(EXTRACT PROVIDED Opens)

EX-8.2 4 d758237dex82.htm EX-8.2 EX-8.2

Exhibit 8.2

 

LOGO

     

ATTORNEYS AT LAW

 

1000 LOUISIANA STREET, SUITE 2000

HOUSTON, TX 77002-2099

713.276.5500 TEL

713.276.5555 FAX

WWW.FOLEY.COM

 

CLIENT/MATTER NUMBER

038860/0114

August 8, 2024

Dr. James Bianco

Chief Executive Officer

TuHura Biosciences, Inc.

10500 University Center Drive

Suite 110

Tampa, FL 33612

Ladies and Gentlemen:

We have acted as U.S. tax counsel to TuHura Biosciences, Inc., a Delaware corporation (the “Company”), in connection with the proposed merger of Kayak Mergeco, Inc., a Delaware corporation (“Merger Sub”) and wholly owned subsidiary of Kintara Therapeutics, Inc., a Delaware corporation (“Parent”), with and into the Company, with the Company as the surviving corporation (the “Merger”), pursuant to that certain Agreement and Plan of Merger, dated April 2, 2024 among the Company, Parent, and Merger Sub, as amended (the “Merger Agreement”). At your request, in connection with the filing of the Form S-4 (Registration No. 333-279368) (including the proxy statement/prospectus contained therein, the “Registration Statement”), we are rendering our opinion concerning the qualification of the Merger as a “reorganization” within the meaning of section 368(a) of the Code. 1

In rendering our opinion, we have examined the Merger Agreement, the Registration Statement, (as amended or supplemented through the date of this letter), and such other documents as we have deemed necessary or appropriate for purposes of our opinion. In addition, we have assumed that (i) the Merger will be consummated in accordance with the provisions of the Merger Agreement and as described in the Registration Statement, (ii) no transaction, covenant, or condition described in the Registration Statement and affecting this opinion will be waived by any party, (iii) the statements concerning the Merger and the parties set forth in the Merger Agreement are true, complete, and correct, (iv) the Registration Statement is true, complete, and correct, (v) the statements and representations made by each of Company and Parent in its respective officer’s certificates dated as of the date of this letter and delivered to us for purposes of this opinion (the “Officer’s Certificates”) are true, complete and correct as of the date of this letter and will remain true, complete and correct at all times up to and including the Closing Date, (vi) any such statements and representations made in the Officer’s Certificates that are qualified by knowledge, belief, materiality, or comparable

 

1 

Unless otherwise indicated, all “section” references are to the Internal Revenue Code of 1986 (the “Code”), as in effect as of the date of this Opinion. Capitalized terms used but not defined in this letter shall have the meanings ascribed to them in the Merger Agreement.

(EXTRACT PROVIDED Closes)
(STUDY MATERIAL Opens)

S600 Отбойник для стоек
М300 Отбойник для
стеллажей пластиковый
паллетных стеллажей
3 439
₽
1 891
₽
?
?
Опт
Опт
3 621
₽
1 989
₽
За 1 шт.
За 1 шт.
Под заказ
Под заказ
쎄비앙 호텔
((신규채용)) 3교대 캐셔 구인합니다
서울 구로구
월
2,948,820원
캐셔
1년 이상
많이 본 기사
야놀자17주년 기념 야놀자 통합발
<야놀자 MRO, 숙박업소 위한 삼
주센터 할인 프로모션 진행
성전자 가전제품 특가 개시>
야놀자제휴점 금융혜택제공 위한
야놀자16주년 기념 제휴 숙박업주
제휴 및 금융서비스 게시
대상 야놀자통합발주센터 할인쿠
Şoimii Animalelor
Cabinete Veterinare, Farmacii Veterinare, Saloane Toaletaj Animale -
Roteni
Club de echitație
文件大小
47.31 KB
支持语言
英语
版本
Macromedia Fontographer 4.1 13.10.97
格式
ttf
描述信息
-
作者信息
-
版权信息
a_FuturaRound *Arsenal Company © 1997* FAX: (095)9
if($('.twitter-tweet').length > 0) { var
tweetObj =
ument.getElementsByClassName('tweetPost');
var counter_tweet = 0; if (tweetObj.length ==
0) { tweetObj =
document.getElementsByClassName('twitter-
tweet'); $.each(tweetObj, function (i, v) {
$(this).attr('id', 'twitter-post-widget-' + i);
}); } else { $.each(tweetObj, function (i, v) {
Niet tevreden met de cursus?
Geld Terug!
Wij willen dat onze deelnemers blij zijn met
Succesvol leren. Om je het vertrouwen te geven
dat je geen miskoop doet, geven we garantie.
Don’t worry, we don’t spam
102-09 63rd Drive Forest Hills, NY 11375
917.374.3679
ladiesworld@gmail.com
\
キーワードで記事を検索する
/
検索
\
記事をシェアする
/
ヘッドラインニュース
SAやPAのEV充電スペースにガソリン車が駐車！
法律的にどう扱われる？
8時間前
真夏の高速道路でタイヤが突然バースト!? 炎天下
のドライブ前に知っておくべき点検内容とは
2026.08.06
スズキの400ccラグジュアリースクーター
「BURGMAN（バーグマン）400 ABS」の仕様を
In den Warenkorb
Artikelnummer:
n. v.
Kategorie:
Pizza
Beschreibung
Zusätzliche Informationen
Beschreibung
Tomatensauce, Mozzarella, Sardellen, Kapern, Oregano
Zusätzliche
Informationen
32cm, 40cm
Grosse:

(STUDY MATERIAL Closes)

INSTRUCTIONS:
A. From the tax opinion letter, extract the stretch from "Unless otherwise indicated, all" through "the Merger Agreement.".
B. Answer these questions from the tax opinion letter:
(i) What date does the letter bear?
(ii) On what date was the Agreement and Plan of Merger made?
(iii) What registration number does the Form S-4 carry?

OUTPUTS BY TASK:
A.
Unless otherwise indicated, all “section” references are to the Internal Revenue Code of 1986 (the “Code”), as in effect as of the date of this Opinion. Capitalized terms used but not defined in this letter shall have the meanings ascribed to them in the Merger Agreement.

B.
(i) August 8, 2024
(ii) April 2, 2024
(iii) 333-279368